Окружающий мир наконец-то пробил оборону Урзака, мрачная сосредоточенность уступила место мыслям, не относящимся к делам. Банум даже шаг замедлил.
«Отрешаясь от запретов, они
Любая Традиция несет комплекс запретов, ограничивающих свободу адептов. Во благо? Безусловно. Но что есть карнавал? Способ выпустить пар или Истина, весело хихикающая в безумных ночах и намекающая ревнителям Традиций, что там, за чертой, их игры и запреты не имеют смысла?
Мысли посторонние… Не запретные – для Урзака давно уже не существовало запретов, – просто посторонние. Но любопытные. Было бы интересно поразмышлять над ситуацией, сидя у камина. Почитать, что писали на эту тему теоретики различных Традиций, сравнить.
А вслед за мыслями нахлынули чувства. Мир вокруг неожиданно перестал быть потоком сухой информации. Обрел душу. И она посмотрела на Урзака блестящими глазами идущих навстречу девчонок, звоном разбившегося где-то стекла, запахом жарящихся лепешек. И Банум остановился, удивленный столь неожиданно накатившими ощущениями, медленно отошел к стене, не желая стоять на пути потока пешеходов, огляделся…
И понял, что послужило толчком к столь странному состоянию.
Сухаревка.
Нигде больше, ни в одном другом Анклаве, Урзаку не доводилось видеть подобной улицы.

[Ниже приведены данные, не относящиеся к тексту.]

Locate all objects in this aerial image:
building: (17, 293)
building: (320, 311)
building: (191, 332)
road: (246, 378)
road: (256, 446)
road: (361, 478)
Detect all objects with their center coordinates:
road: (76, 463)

В самом центре плотно заселенной территории, но одноуровневая. Дома многоэтажные, но ни пешеходных дорожек, ни бетонных ярусов мостовых над ней нет. Привычный гомон, обыденный шум, тысячи людей… И взгляд спотыкается на сосредоточенно работающем чеканщике. Результаты его труда выставлены тут же: подносы, кувшины, кубки. А рядом другая посуда – глиняная, расписана яркими птицами, словно сошедшими со страниц детских сказок. И свистулька. Тоже глиняная. Урзак не удержался – подошел, взял в руку. Как сомнамбула подошел, с трудом контролируя себя. Тихонько дунул.
Настоящая.
Вот деревянные куклы, марионетки, истории приключений которых дети придумывают сами. А вот тряпичные. Такие неуклюжие на фоне штампованных на конвейере пластмассовых красавиц и такие теплые, мягкие. Не авторские работы для верхолазов – Банум понял это по ценам, – игрушки, хранящие тепло человеческих рук, которые мог купить любой обитатель Болота.

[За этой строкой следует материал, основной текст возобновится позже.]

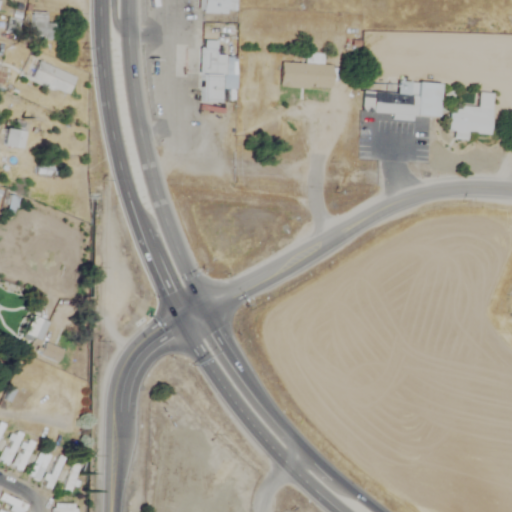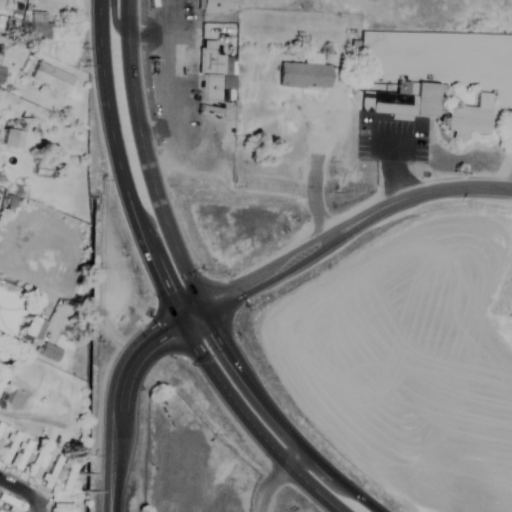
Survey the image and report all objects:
building: (216, 7)
road: (113, 18)
building: (39, 27)
building: (209, 73)
building: (1, 74)
building: (303, 76)
building: (51, 78)
building: (408, 100)
building: (402, 101)
road: (134, 103)
road: (108, 115)
building: (473, 117)
building: (469, 118)
building: (10, 137)
road: (316, 165)
road: (350, 223)
building: (28, 326)
crop: (358, 328)
building: (50, 352)
road: (243, 376)
road: (222, 384)
road: (119, 389)
road: (35, 415)
building: (0, 425)
building: (0, 427)
building: (9, 447)
building: (10, 448)
building: (21, 454)
road: (291, 455)
building: (38, 465)
building: (44, 469)
building: (52, 472)
building: (71, 473)
building: (1, 484)
road: (22, 490)
building: (12, 504)
building: (12, 504)
building: (61, 507)
building: (62, 507)
building: (1, 511)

Здесь шили одежду и обувь. Делали ковры. Украшения. Безделушки. Играли уличные музыканты, не на электронных пианолах, пронзающих толпу не хуже очереди из «дрели», а на настоящих, казалось давно забытых инструментах. Урзак услышал домру. Но не подошел – хватило свистульки. Хватило, чтобы понять, в каком необычном месте он оказался.

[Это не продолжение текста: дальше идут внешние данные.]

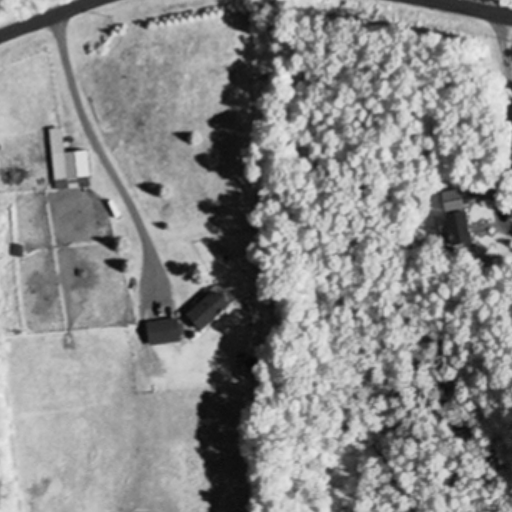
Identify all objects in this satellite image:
road: (256, 13)
building: (76, 162)
building: (454, 215)
building: (217, 307)
building: (170, 329)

Заурядные лавки и магазины, предлагающие программы и гаджеты всех мастей, органично вписывались в Сухаревку, не нарушая ее нереальный облик.
Прошлое соединилось с будущим. Не исчезло под натиском прогресса, не отступило, а мирно уживалось с ним, способное предложить бесценные для современного мира вещи: душу и память.
«И именно здесь живет Патриция Грязнова. – Урзак сумел совладать с эмоциями. Взял себя в руки. Вернулся к делам. – Случайность? Какая, к чертовой матери, случайность?!»